Exercise materials:
┌────────

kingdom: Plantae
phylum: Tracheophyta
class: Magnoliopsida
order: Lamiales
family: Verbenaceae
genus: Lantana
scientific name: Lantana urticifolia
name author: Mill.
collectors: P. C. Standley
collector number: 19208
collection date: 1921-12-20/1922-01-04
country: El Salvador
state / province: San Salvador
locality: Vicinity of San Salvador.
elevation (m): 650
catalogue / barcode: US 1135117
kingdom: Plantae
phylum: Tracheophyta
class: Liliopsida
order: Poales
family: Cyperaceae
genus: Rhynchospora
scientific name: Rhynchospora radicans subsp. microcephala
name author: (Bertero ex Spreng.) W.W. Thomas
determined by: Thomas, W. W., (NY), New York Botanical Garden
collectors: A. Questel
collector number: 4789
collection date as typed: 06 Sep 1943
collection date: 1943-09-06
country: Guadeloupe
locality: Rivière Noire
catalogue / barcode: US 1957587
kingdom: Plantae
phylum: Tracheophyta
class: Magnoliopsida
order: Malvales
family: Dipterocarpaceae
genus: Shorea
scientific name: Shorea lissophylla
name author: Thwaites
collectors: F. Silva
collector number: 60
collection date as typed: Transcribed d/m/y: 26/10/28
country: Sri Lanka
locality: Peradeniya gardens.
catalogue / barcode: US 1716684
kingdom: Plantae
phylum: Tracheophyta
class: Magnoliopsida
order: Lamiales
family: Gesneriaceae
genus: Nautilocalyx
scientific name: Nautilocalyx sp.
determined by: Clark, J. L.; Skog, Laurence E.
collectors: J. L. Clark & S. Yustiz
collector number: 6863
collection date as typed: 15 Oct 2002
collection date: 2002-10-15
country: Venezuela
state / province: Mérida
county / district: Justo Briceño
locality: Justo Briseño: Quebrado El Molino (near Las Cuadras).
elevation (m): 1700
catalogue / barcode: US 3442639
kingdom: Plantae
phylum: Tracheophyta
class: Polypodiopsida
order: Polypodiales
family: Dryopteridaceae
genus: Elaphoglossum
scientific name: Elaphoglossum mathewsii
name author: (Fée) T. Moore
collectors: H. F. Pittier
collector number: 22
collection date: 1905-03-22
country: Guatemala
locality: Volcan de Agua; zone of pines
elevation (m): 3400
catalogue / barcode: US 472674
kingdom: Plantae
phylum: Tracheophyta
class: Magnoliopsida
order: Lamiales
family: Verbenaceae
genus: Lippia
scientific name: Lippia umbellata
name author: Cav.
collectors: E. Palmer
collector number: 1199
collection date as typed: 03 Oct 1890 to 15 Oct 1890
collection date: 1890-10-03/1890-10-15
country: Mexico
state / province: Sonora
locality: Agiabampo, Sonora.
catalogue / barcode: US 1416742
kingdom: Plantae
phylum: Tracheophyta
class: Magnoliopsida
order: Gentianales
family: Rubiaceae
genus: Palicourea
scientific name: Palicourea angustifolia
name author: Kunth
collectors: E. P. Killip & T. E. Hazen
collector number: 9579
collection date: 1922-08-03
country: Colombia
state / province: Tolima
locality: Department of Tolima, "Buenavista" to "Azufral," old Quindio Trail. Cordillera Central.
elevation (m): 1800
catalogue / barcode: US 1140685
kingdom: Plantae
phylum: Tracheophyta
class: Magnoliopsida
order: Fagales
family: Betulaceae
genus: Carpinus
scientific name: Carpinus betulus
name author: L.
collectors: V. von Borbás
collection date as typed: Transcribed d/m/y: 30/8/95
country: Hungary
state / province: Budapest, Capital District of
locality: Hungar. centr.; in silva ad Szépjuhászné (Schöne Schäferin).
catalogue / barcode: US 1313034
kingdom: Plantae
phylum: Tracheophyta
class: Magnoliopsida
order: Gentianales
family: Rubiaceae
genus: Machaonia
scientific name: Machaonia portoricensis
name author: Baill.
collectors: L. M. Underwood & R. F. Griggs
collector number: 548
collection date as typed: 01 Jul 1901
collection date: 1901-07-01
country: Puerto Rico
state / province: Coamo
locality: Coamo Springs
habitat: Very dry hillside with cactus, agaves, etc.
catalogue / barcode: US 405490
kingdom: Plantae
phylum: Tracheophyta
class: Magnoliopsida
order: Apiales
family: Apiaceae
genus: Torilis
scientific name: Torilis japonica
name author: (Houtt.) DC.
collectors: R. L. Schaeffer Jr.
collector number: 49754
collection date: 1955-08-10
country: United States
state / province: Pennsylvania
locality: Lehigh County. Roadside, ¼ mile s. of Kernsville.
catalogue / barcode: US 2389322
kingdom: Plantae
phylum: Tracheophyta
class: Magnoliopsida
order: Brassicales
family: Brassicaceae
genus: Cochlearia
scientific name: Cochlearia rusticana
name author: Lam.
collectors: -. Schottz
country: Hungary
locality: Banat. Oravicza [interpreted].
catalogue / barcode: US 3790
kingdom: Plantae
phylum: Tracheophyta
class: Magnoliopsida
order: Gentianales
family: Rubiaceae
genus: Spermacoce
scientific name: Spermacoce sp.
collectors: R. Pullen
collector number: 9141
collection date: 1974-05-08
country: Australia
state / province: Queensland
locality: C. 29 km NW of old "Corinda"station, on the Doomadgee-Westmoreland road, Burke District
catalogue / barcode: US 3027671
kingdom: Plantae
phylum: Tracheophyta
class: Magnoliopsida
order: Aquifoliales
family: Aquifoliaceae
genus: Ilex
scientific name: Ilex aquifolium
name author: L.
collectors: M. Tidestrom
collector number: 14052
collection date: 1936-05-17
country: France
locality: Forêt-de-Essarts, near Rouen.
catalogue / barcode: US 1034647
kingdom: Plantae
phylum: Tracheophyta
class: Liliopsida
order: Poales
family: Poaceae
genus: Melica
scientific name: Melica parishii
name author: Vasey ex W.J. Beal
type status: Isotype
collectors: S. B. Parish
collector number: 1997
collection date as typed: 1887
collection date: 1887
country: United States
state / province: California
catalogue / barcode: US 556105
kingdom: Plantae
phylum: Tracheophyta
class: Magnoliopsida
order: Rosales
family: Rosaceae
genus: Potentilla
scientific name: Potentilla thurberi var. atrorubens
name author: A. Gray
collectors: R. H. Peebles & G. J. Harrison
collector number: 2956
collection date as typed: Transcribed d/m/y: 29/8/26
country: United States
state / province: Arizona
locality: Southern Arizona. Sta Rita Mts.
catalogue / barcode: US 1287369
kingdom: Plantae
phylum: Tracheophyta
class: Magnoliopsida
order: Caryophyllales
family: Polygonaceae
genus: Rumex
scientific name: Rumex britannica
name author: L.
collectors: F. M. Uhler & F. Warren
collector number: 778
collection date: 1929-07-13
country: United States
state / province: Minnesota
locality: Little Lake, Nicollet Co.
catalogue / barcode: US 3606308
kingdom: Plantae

└────────

Copy out the lines again, starting with the line that contains "collection date: 1943-09-06" and going on through the line that contains "locality: Agiabampo, Sonora.", both included.

collection date: 1943-09-06
country: Guadeloupe
locality: Rivière Noire
catalogue / barcode: US 1957587
kingdom: Plantae
phylum: Tracheophyta
class: Magnoliopsida
order: Malvales
family: Dipterocarpaceae
genus: Shorea
scientific name: Shorea lissophylla
name author: Thwaites
collectors: F. Silva
collector number: 60
collection date as typed: Transcribed d/m/y: 26/10/28
country: Sri Lanka
locality: Peradeniya gardens.
catalogue / barcode: US 1716684
kingdom: Plantae
phylum: Tracheophyta
class: Magnoliopsida
order: Lamiales
family: Gesneriaceae
genus: Nautilocalyx
scientific name: Nautilocalyx sp.
determined by: Clark, J. L.; Skog, Laurence E.
collectors: J. L. Clark & S. Yustiz
collector number: 6863
collection date as typed: 15 Oct 2002
collection date: 2002-10-15
country: Venezuela
state / province: Mérida
county / district: Justo Briceño
locality: Justo Briseño: Quebrado El Molino (near Las Cuadras).
elevation (m): 1700
catalogue / barcode: US 3442639
kingdom: Plantae
phylum: Tracheophyta
class: Polypodiopsida
order: Polypodiales
family: Dryopteridaceae
genus: Elaphoglossum
scientific name: Elaphoglossum mathewsii
name author: (Fée) T. Moore
collectors: H. F. Pittier
collector number: 22
collection date: 1905-03-22
country: Guatemala
locality: Volcan de Agua; zone of pines
elevation (m): 3400
catalogue / barcode: US 472674
kingdom: Plantae
phylum: Tracheophyta
class: Magnoliopsida
order: Lamiales
family: Verbenaceae
genus: Lippia
scientific name: Lippia umbellata
name author: Cav.
collectors: E. Palmer
collector number: 1199
collection date as typed: 03 Oct 1890 to 15 Oct 1890
collection date: 1890-10-03/1890-10-15
country: Mexico
state / province: Sonora
locality: Agiabampo, Sonora.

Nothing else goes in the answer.